Non-compliance with policies and suggested changes, said the KPMG report, exposed the miller to losses.

HUGE LOSSES

The company has been in the news for all the wrong reasons since the exit of current Nairobi governor Evans Kidero as managing director in 2012. It has consistently posted losses.

The turnaround strategy is thus the first bold move by the Jubilee administration to rescue Mumias Sugar Company and revive the hopes of millions who depend on it for their livelihoods.

In the half year to December 2014, the miller had a Sh1.5 billion loss. In the period, the company spent Sh3.4 billion on operations yet it only made Sh2.7 billion. In its 2013/14 full year results, Mumias posted a Sh2.71 billion loss.

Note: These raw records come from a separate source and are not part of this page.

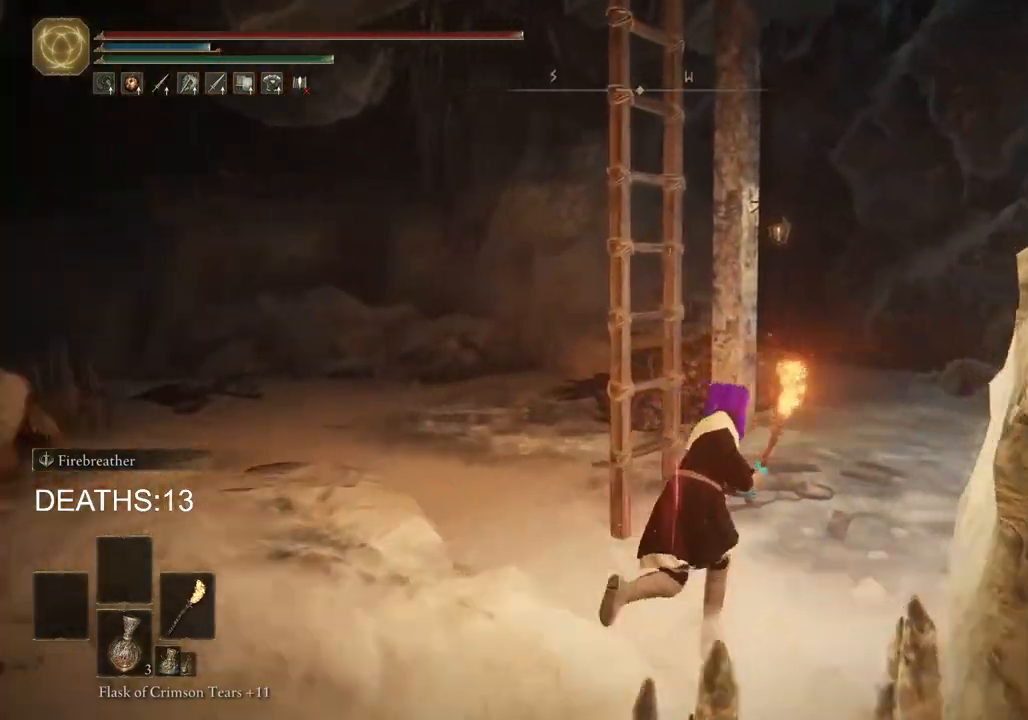
{"buttons": [], "left_stick": "up-left", "right_stick": "center", "events": [[167, "left_stick", "up-left"], [233, "TRIANGLE", "down"], [333, "TRIANGLE", "up"], [433, "TRIANGLE", "down"], [500, "TRIANGLE", "up"]]}
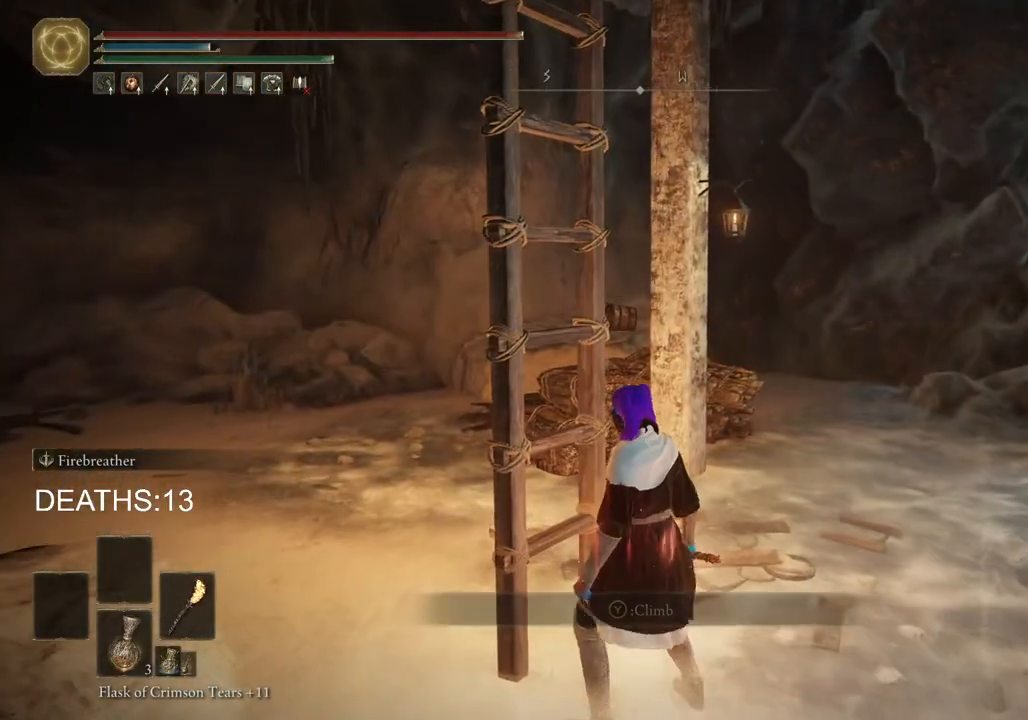
{"buttons": [], "left_stick": "up", "right_stick": "center", "events": [[133, "left_stick", "up"]]}
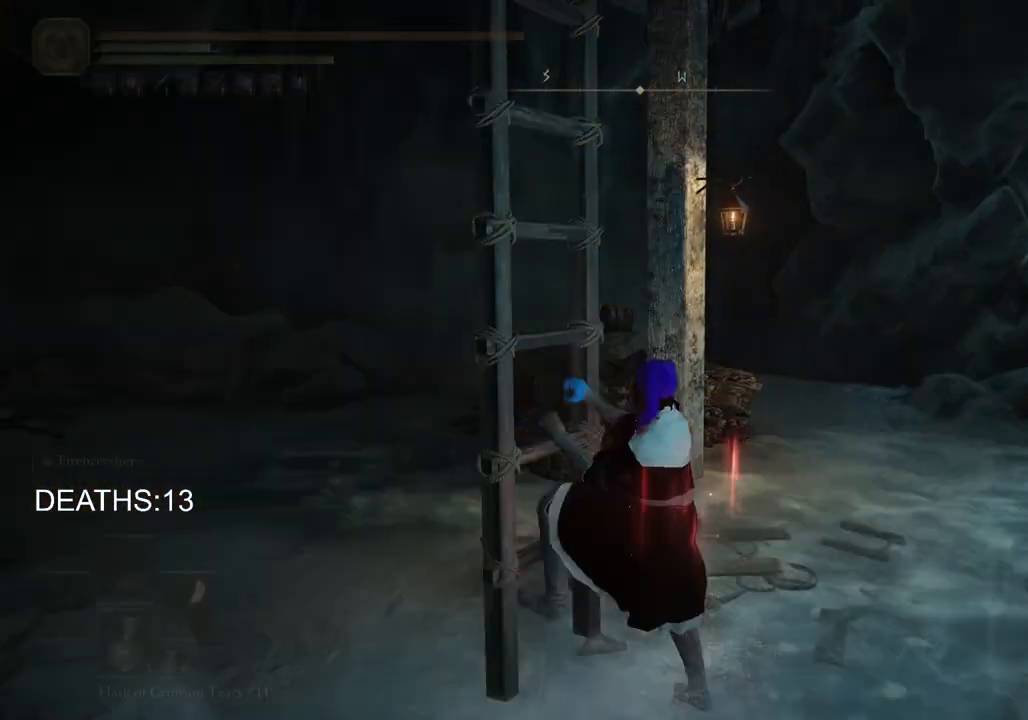
{"buttons": ["CIRCLE"], "left_stick": "up", "right_stick": "center", "events": [[100, "right_stick", "right"], [317, "right_stick", "center"], [483, "CIRCLE", "down"]]}
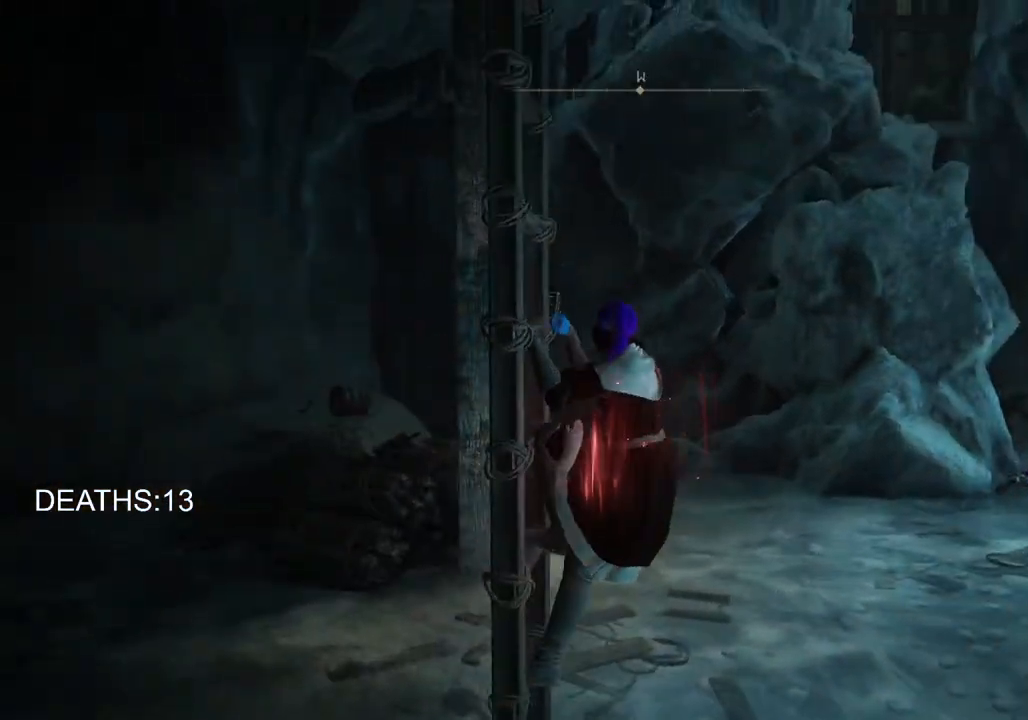
{"buttons": ["CIRCLE"], "left_stick": "up", "right_stick": "center", "events": []}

Farmers and other stakeholders have been pleading with the government to step in. On Friday, it did just that.

In 2013, a lobby group called Western Development Association (WEDIA) petitioned Parliament to launch an inquest into the challenges facing the local sugar sector to save it from collapse.

The agriculture committee finalised the study but is yet to table the report to Parliament for debate amid reports that members of the committee had been compromised to alter it.

“It is clear that unless the government moves in to salvage Mumias and the sugar sector by extension, farmers and consumers stand to suffer the consequences,” WEDIA chairman, Joseph Barasa told the Nation.

Mr Barasa welcomed the rescue plan saying that the need for new blood to take charge was long overdue.